Um segundo problema, muito mais sério, é que a abordagem baseada em IED poderá em breve ser impossível, pelo menos nos EUA. O governo do presidente Joe Biden propôs uma proibição total, por motivos de segurança nacional, dos principais hardwares e softwares chineses em veículos “conectados”, que se comunicam bidirecionalmente com entidades externas. Ou seja, basicamente todos os veículos. Com isso, presume-se que veículos e tecnologias financiados por IEDs chineses seriam proibidos.

O problema aqui é que uma enorme variedade de outros produtos também contém semicondutores, software e recursos de comunicação. O governo Biden pode argumentar que os riscos de segurança são particularmente altos em veículos, mas é difícil entender por quê. No mês passado, pagers e walkie-talkies foram detonados no Líbano, matando dezenas e ferindo milhares. Todos os produtos “conectados” serão banidos? Se a resposta for sim, então estamos falando de um ataque direto, abrangente e extremamente caro a uma vasta faixa de comércio global, investimento e transferência de tecnologia.

Ninguém duvida da importância de proteger a segurança nacional.
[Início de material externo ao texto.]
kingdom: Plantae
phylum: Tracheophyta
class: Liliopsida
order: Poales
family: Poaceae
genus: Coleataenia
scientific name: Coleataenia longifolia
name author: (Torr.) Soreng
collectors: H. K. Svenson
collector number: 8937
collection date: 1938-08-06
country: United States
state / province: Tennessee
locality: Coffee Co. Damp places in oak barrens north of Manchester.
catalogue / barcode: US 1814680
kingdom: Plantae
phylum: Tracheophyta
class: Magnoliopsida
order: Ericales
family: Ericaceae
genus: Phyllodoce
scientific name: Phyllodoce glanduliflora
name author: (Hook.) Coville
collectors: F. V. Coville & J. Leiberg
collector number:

Mas, a menos que os formuladores de políticas encontrem maneiras alternativas de limitar os riscos à segurança - por exemplo, restringindo as compras governamentais e militares aos produtores nacionais e estabelecendo processos de certificação internacional -, tanto a economia global quanto a agenda de sustentabilidade poderão sofrer um golpe devastador.